*Task 1*.
Answer these questions about the passage on activity-recognition datasets.
(a) In the HARTH dataset, where on the thigh was the second sensor attached?
(b) At what rate were data captured in the HAR70+ dataset?
(c) How many participants contributed recordings to the SisFall dataset?

The sensing devices were mounted at predefined anatomical positions to ensure consistency across participants. One accelerometer was placed on the lower back, corresponding approximately to the third lumbar vertebra (L3). At the same time, the second sensor was attached to the right distal thigh, positioned about 10 cm above the patella.
Due to its high-quality data acquisition process and expert-generated annotations, the HARTH dataset serves as a valuable benchmark for the research community. It supports the development and evaluation of machine learning models aimed at accurate activity recognition under realistic, unconstrained conditions. The dataset includes seven primary activities of daily living: walking, running, stair ascent, stair descent, standing, sitting, and lying.

3.1.2. HAR70+ Dataset

The HAR70+ dataset [30] comprises activity recordings that were professionally annotated by researchers from the same laboratory responsible for the HARTH dataset. This dataset comprises 18 older adults aged 70–95 years, including both healthy and frail individuals. Each participant was equipped with two tri-axial accelerometers and monitored for approximately 40 min under a semi-structured, free-living experimental protocol.
The placement of the sensing devices followed the same configuration adopted in the HARTH dataset. Specifically, the accelerometers were mounted on the right thigh and the lower back, and data were captured at 50 Hz. Detailed demographic and participant-related information for the HAR70+ dataset is summarized in Table 1.

3.1.3. SisFall Dataset

The SisFall dataset [31] consists of motion recordings collected from 38 participants, including 23 younger adults and 15 older individuals. Each volunteer carried out 34 distinct actions under controlled experimental conditions. These actions comprise 19 ADLs and 15 simulated fall events. Multiple repetitions were performed, resulting in a total of 4510 complete activity sequences.
Data acquisition was conducted using a dedicated sensing platform equipped with two three-axis accelerometers and one three-axis gyroscope, all operating at a sampling frequency of 200 Hz. The sensing unit was worn around the waist and maintained a fixed alignment relative to the participant’s body throughout data collection. Within the SisFall dataset, annotations label each full sequence as either a fall or an ADL.

*Task 2*. In the entries, repeat word for word the lines from the one containing "No, it is not." through the last line of the entries, inclusive.

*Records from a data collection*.
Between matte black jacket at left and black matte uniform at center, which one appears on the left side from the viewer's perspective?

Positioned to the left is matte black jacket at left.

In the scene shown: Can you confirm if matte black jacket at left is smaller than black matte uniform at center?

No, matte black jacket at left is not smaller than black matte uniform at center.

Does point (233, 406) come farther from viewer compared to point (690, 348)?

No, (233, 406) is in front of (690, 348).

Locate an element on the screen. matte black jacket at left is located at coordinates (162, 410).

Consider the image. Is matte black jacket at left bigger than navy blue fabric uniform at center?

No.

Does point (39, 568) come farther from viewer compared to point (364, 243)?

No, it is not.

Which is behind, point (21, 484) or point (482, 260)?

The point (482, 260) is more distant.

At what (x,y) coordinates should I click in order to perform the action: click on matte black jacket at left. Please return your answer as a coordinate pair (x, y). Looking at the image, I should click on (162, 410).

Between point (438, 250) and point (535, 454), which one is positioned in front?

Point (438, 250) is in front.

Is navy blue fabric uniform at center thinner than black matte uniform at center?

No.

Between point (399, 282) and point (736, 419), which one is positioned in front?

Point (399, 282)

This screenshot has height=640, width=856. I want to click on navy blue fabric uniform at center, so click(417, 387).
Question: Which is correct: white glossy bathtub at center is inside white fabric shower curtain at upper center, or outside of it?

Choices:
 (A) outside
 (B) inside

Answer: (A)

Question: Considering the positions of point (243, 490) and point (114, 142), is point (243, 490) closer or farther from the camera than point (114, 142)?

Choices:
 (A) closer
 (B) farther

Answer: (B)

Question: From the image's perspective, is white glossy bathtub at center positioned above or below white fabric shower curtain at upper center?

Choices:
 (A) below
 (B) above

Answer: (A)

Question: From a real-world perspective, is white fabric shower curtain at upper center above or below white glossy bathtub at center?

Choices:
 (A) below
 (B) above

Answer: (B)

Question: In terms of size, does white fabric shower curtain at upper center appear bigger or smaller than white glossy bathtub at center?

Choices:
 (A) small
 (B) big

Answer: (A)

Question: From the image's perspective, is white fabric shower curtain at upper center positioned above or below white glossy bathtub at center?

*Expected output 1*.
(a) On the right distal thigh, about 10 cm above the patella.
(b) 50 Hz.
(c) 38 participants: 23 younger adults and 15 older individuals.

*Expected output 2*.
No, it is not.

Which is behind, point (21, 484) or point (482, 260)?

The point (482, 260) is more distant.

At what (x,y) coordinates should I click in order to perform the action: click on matte black jacket at left. Please return your answer as a coordinate pair (x, y). Looking at the image, I should click on (162, 410).

Between point (438, 250) and point (535, 454), which one is positioned in front?

Point (438, 250) is in front.

Is navy blue fabric uniform at center thinner than black matte uniform at center?

No.

Between point (399, 282) and point (736, 419), which one is positioned in front?

Point (399, 282)

This screenshot has height=640, width=856. I want to click on navy blue fabric uniform at center, so click(417, 387).
Question: Which is correct: white glossy bathtub at center is inside white fabric shower curtain at upper center, or outside of it?

Choices:
 (A) outside
 (B) inside

Answer: (A)

Question: Considering the positions of point (243, 490) and point (114, 142), is point (243, 490) closer or farther from the camera than point (114, 142)?

Choices:
 (A) closer
 (B) farther

Answer: (B)

Question: From the image's perspective, is white glossy bathtub at center positioned above or below white fabric shower curtain at upper center?

Choices:
 (A) below
 (B) above

Answer: (A)

Question: From a real-world perspective, is white fabric shower curtain at upper center above or below white glossy bathtub at center?

Choices:
 (A) below
 (B) above

Answer: (B)

Question: In terms of size, does white fabric shower curtain at upper center appear bigger or smaller than white glossy bathtub at center?

Choices:
 (A) small
 (B) big

Answer: (A)

Question: From the image's perspective, is white fabric shower curtain at upper center positioned above or below white glossy bathtub at center?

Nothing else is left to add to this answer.